19 de outubro de 2007

Revolução dos segredos

No início achávamos impossível, mas com o tempo nos acostumamos com a ideia: não havia mais segredos. Pensávamos na época que o que se produzia em nossas cabeças ficava, e sempre ficaria, restrito a nós. Mas um dia qualquer, não se sabe a data exata, alguns se mostraram um passo à frente: sabiam o que se passava na cabeça ao lado. E todos se indagaram sobre como isso era possível, elaboraram diversas teorias envolvendo psiquiatria, física quântica ou telepatia, mas sempre ficava faltando algo, um elo.

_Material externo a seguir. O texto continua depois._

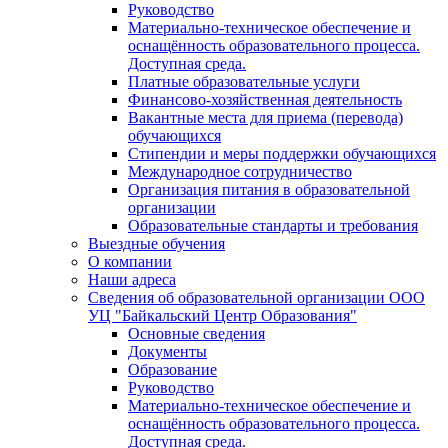
Руководство
Материально-техническое обеспечение и
оснащённость образовательного процесса.
Доступная среда.
Платные образовательные услуги
Финансово-хозяйственная деятельность
Вакантные места для приема (перевода)
обучающихся
Стипендии и меры поддержки обучающихся
Международное сотрудничество
Организация питания в образовательной
организации
Образовательные стандарты и требования
Выездные обучения
О компании
Наши адреса
Сведения об образовательной организации ООО
УЦ "Байкальский Центр Образования"
Основные сведения
Документы
Образование
Руководство
Материально-техническое обеспечение и
оснащённость образовательного процесса.
Доступная среда.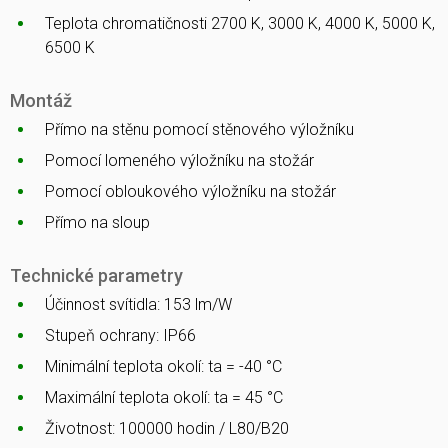
Teplota chromatičnosti 2700 K, 3000 K, 4000 K, 5000 K,
6500 K
Montáž
Přímo na stěnu pomocí stěnového výložníku
Pomocí lomeného výložníku na stožár
Pomocí obloukového výložníku na stožár
Přímo na sloup
Technické parametry
Účinnost svítidla: 153 lm/W
Stupeň ochrany: IP66
Minimální teplota okolí: ta = -40 °C
Maximální teplota okolí: ta = 45 °C
Životnost: 100000 hodin / L80/B20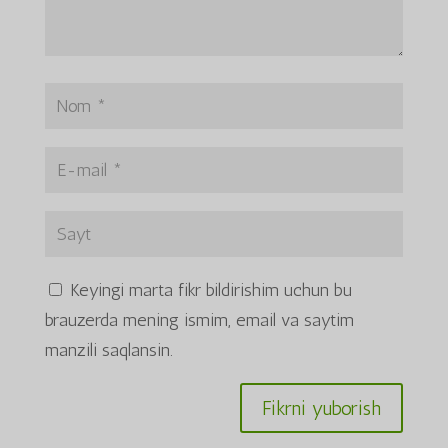
Keyingi marta fikr bildirishim uchun bu
brauzerda mening ismim, email va saytim
manzili saqlansin.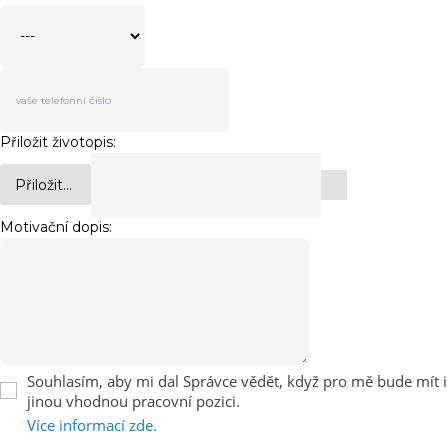
Přiložit životopis:
Přiložit...
Motivační dopis:
Souhlasím, aby mi dal Správce vědět, když pro mě bude mít i
jinou vhodnou pracovní pozici.
Více informací zde.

Depois de algum tempo, o fenômeno difundiu-se, algumas pessoas até deixaram de conversar, sabiam que a pessoa ao lado sabia o que estavam pensando, a sintonia era quase visível. E foi o termo sintonia que desencadeou a explicação mais aceita para o que acontecia: eram ondas. Não produzíamos apenas ondas sonoras e calor, mas a cada pensamento, a cada ideia, emitíamos ondas que até então não eram captadas e, em algum momento de evolução, passamos a ter a capacidade de captá-las.

Com a expansão incontrolável desta habilidade, não havia mais segredos, nada mais era só nosso: cada pensamento era compartilhado. No início foi extremamente complicado para as relações humanas, a sinceridade do pensamento contrastava com os esconderijos da fala e do silêncio. Mas foi ainda mais complicado para as relações sociais e políticas. Cada segredo estratégico, cada desvio de verba, tudo acabava escapando em um pensamento. E vários dos governantes foram desmascarados pelo movimento autodenominado In Veritas, que costumava abordar os políticos que ousassem transitar por locais públicos e indagá-los sobre suas ações frente ao governo e à corrupção. Por mais que as bocas se fechassem, a confissão era inevitável. Os mais poderosos chegaram a cogitar um equipamento que bloqueasse a leitura dos pensamentos, investiram bilhões, mas a única conclusão a que se chegou foi a do senso comum: não há barreiras para o pensamento.

Além do fim dos segredos, a liberdade de expressão fez-se efetiva quando ninguém mais precisava, ou até mesmo conseguia, pensar antes de expor uma opinião. O que também causou muito desconforto, pois a exposição de tantos conceitos acarretaria o fim da ditadura do pensamento. Foi então que se deu a última tentativa de conter a proclamada sintonia geral. A intenção era calar os pensamentos subversivos, e tentaram de tudo; Mas, nem mesmo o medo, semeador de silêncios, foi suficiente para conter a revolução dos segredos.